Столяров поглядел с укоризной. Бравада Цупсмана казалась ему неуместной. Костюшко улыбнулся. Он лучше знал Цупсмана и его самобытный характер. В удали Эрнеста не было ничего наигранного, в озорстве его находила выход молодая энергия, а бесстрашие было неподдельным.
Молодой Кларк вздрогнул при словах Эрнеста. И в этот момент услыхал голос матери, которая, протиснувшись наконец к арестантам, окликнула сына. Она позвала именно его, Бориса, а не мужа, и Борис понял: сейчас, перед смертельной угрозой, нависшей над самыми близкими ей людьми, она хотела быть ближе именно к нему, сыну, следуя материнскому инстинкту, как птица, прикрывающая крылом своего птенца в опасности. Но мука в глазах матери на минуту разорвала мужественную связь Бориса Кларка с его товарищами и сделала его слабым и беззащитным, как ребенка.
Обвиняемых рассадили в два ряда на скамье подсудимых. В первом ряду оказались Костюшко, Цупсман, Кузнецов, Столяров, Павел Кларк. Остальных разместили сзади. Доска барьера опустилась, защелкнулся замок. По бокам встали солдаты с саблями наголо.
Все усилия организаторов судилища были направлены на то, чтобы создать обстановку угнетающую, зловещую, не оставляющую надежды.
Тяжелые шторы на окнах, массивные двери с медными ручками отгородили узников от солнечного дня. Блистающий снег и синева неба — все осталось по ту сторону толстых и, казалось, насквозь промерзших стен. Здесь был только холодный, слабо освещенный зал и ряды пустых стульев, подчеркивающих необычность того, что здесь совершается.

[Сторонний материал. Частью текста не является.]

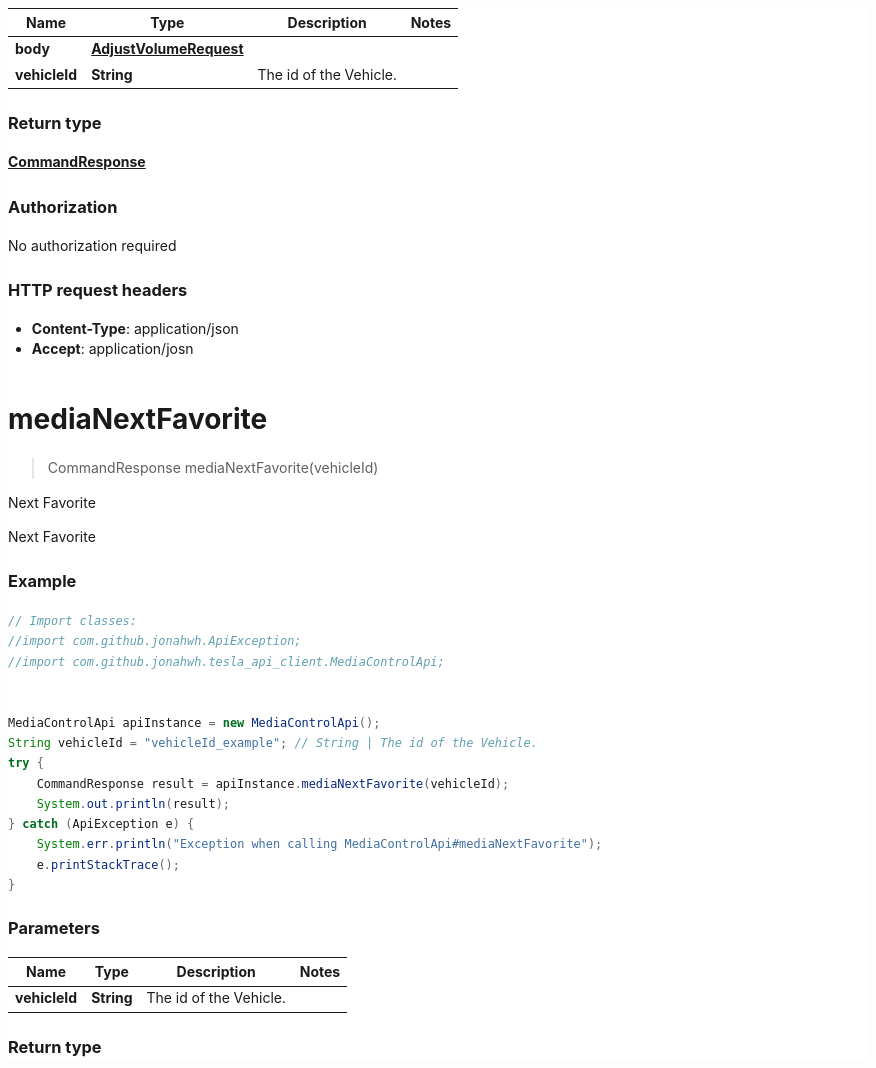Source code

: Name | Type | Description  | Notes
------------- | ------------- | ------------- | -------------
 **body** | [**AdjustVolumeRequest**](AdjustVolumeRequest.md)|  |
 **vehicleId** | **String**| The id of the Vehicle. |

### Return type

[**CommandResponse**](CommandResponse.md)

### Authorization

No authorization required

### HTTP request headers

 - **Content-Type**: application/json
 - **Accept**: application/josn

<a name="mediaNextFavorite"></a>
# **mediaNextFavorite**
> CommandResponse mediaNextFavorite(vehicleId)

Next Favorite

Next Favorite

### Example
```java
// Import classes:
//import com.github.jonahwh.ApiException;
//import com.github.jonahwh.tesla_api_client.MediaControlApi;


MediaControlApi apiInstance = new MediaControlApi();
String vehicleId = "vehicleId_example"; // String | The id of the Vehicle.
try {
    CommandResponse result = apiInstance.mediaNextFavorite(vehicleId);
    System.out.println(result);
} catch (ApiException e) {
    System.err.println("Exception when calling MediaControlApi#mediaNextFavorite");
    e.printStackTrace();
}
```

### Parameters

Name | Type | Description  | Notes
------------- | ------------- | ------------- | -------------
 **vehicleId** | **String**| The id of the Vehicle. |

### Return type

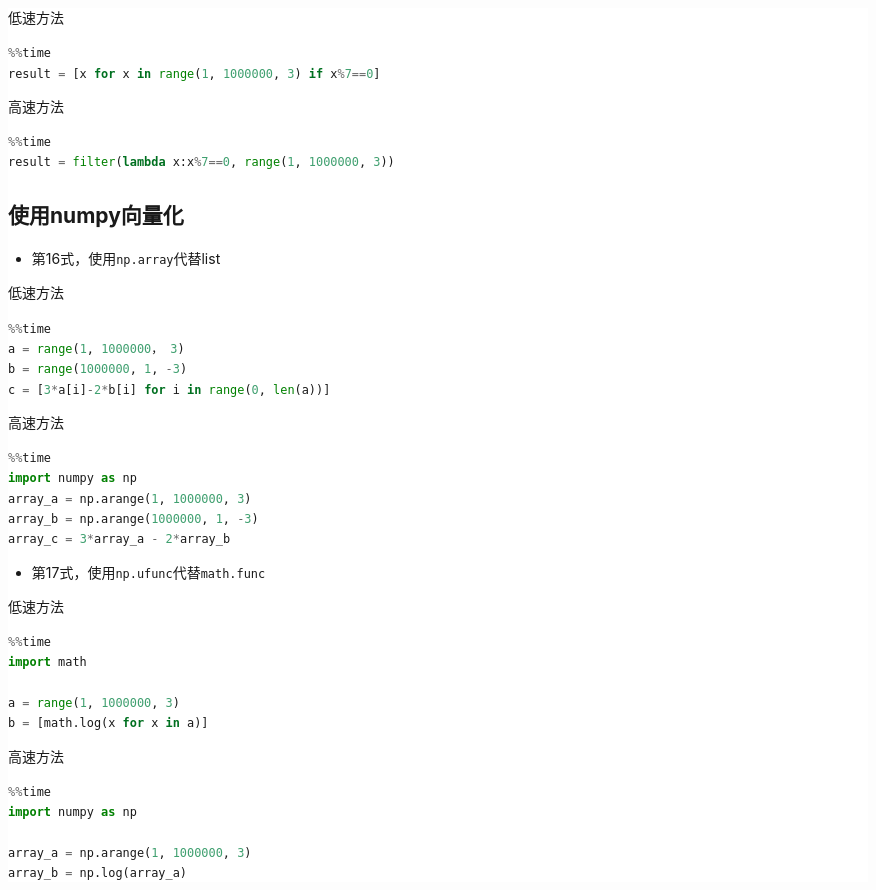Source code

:低速方法

```python
%%time
result = [x for x in range(1, 1000000, 3) if x%7==0]
```

高速方法

```python
%%time
result = filter(lambda x:x%7==0, range(1, 1000000, 3))
```

## 使用numpy向量化

- 第16式，使用`np.array`代替list

低速方法

```python
%%time
a = range(1, 1000000， 3)
b = range(1000000, 1, -3)
c = [3*a[i]-2*b[i] for i in range(0, len(a))]
```

高速方法

```python
%%time
import numpy as np
array_a = np.arange(1, 1000000, 3)
array_b = np.arange(1000000, 1, -3)
array_c = 3*array_a - 2*array_b
```

- 第17式，使用`np.ufunc`代替`math.func`

低速方法

```python
%%time
import math

a = range(1, 1000000, 3)
b = [math.log(x for x in a)]
```

高速方法

```python
%%time
import numpy as np

array_a = np.arange(1, 1000000, 3)
array_b = np.log(array_a)
```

Все говорило, кричало, вопило о чрезвычайности предстоящего суда.
Да, несмотря на то что дело происходило не во время войны и не на театре военных действий, суд, заседавший 28 февраля 1906 года в здании военного собрания в Чите, был судом военным. И это означало, что не коронным судьям, а офицерам, назначенным командованием, было дано право судить, даровать жизнь или уготовить смерть девяти подсудимым, назначить каждому из них мучительную казнь либо заточить в тюрьму на срок, исключающий надежды на свободу, или даже навечно.
Это означало также, что процедура суда упрощена и укорочена до того предела, при котором обвиняемом не дается возможности опровергнуть обвинение. И еще то, что приговор этого суда не подлежит обжалованию в высшие судебные инстанции, а требует лишь конфирмации Ренненкампфа.
На простом языке всё это можно было выразить одной фразой: «Пощады не будет». Или еще проще, как сказал, оглядевшись, Кривоносенко: «Хлопцы, дело наше табак!»